Indiantelevision.com Team

(11 July 2009 10:25 pm)

 

NEW DELHI: Human Resources Development Minister Kapil Sibal today said the General Elections of 2004 and 2009 had proved that the common man had gained maturity and was no longer swayed by what newspapers wrote.

Speaking at a seminar on lessons for the media from the recent elections, organized on the 61st Birth anniversary of the late mediaperson Udayan Sharma, Sibal said all the predictions of the media had been proved wrong both times.

He said the media should applaud this maturity of the common man and stop behaving as if people would only be swayed by what was published in newspapers or shown on television.

Janata Dal (United) leader Sharad Yadav said the divide between the mediaperson and the politician should be bridged. He described the reports of politicians offering ‘package deals’ to mediapersons.

Marxist leader Sitaram Yechury said both media and political parties should seriously assess why there was a divide in the way the media perceived politics.

Election Commissioner S Y Quraishi said it was interesting that a single research organization had conducted a pre-poll survey and given it to twenty channels and newspapers and yet each of these reports were different from the other.

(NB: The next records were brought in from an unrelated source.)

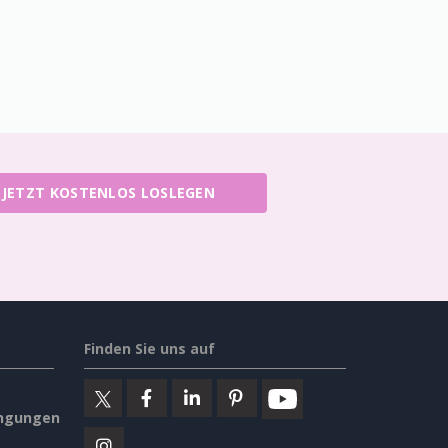
JETZT KOSTENLOS LOSLEGEN
Finden Sie uns auf
ngungen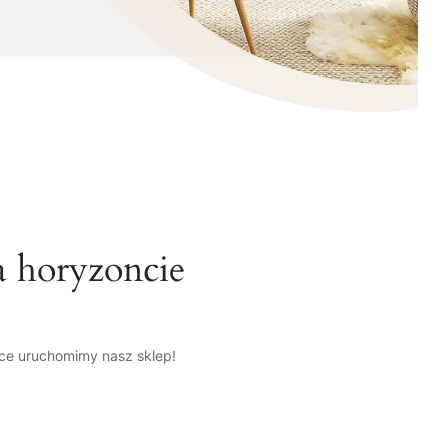
a horyzoncie
tce uruchomimy nasz sklep!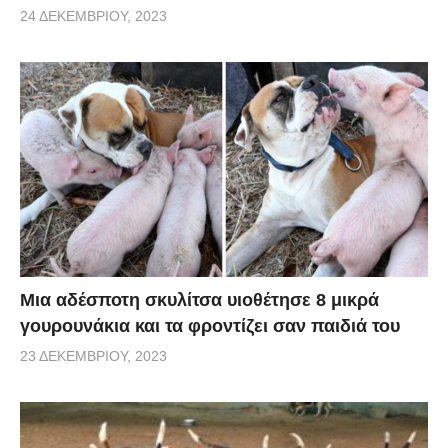
24 ΔΕΚΕΜΒΡΊΟΥ, 2023
Μια αδέσποτη σκυλίτσα υιοθέτησε 8 μικρά
γουρουνάκια και τα φροντίζει σαν παιδιά του
23 ΔΕΚΕΜΒΡΊΟΥ, 2023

He criticized the tendency of the media – particularly the electronic media – to sensationalize everything and referred to the controversy over Electronic Voting Machines.

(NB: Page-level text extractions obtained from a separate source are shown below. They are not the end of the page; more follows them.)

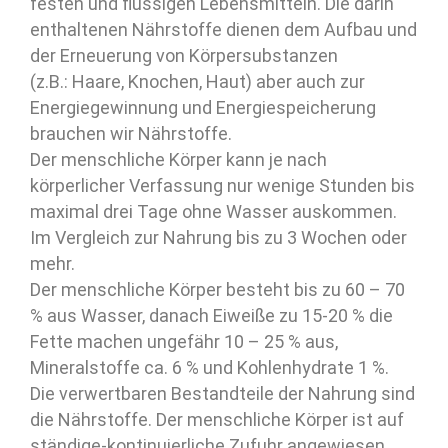
festen und flüssigen Lebensmitteln. Die darin
enthaltenen Nährstoffe dienen dem Aufbau und
der Erneuerung von Körpersubstanzen
(z.B.: Haare, Knochen, Haut) aber auch zur
Energiegewinnung und Energiespeicherung
brauchen wir Nährstoffe.
Der menschliche Körper kann je nach
körperlicher Verfassung nur wenige Stunden bis
maximal drei Tage ohne Wasser auskommen.
Im Vergleich zur Nahrung bis zu 3 Wochen oder
mehr.
Der menschliche Körper besteht bis zu 60 – 70
% aus Wasser, danach Eiweiße zu 15-20 % die
Fette machen ungefähr 10 – 25 % aus,
Mineralstoffe ca. 6 % und Kohlenhydrate 1 %.
Die verwertbaren Bestandteile der Nahrung sind
die Nährstoffe. Der menschliche Körper ist auf
ständige-kontinuierliche Zufuhr angewiesen.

Senior mediaperson Kuldip Nayyar said journalism had become an industry and was no longer a mission or a profession.

Senior journalist Pankaj Pachauri said the average Indian wanted to pay only Rs one or two for a daily newspaper which cost the publisher around Rs 20, and just Rs 7 to Rs 10 per channel unlike the British who paid an annual licence fee of Rs 2000 for BBC. Therefore, the quality of news was unlikely to improve.

Several others who spoke at the meet conducted by eminent mediaperson Rahul Dev Singh lamented that marketing personnel of newspapers accompanied reporters in meetings with politicians and that every newspaper appeared wedded to a political party and not to democracy.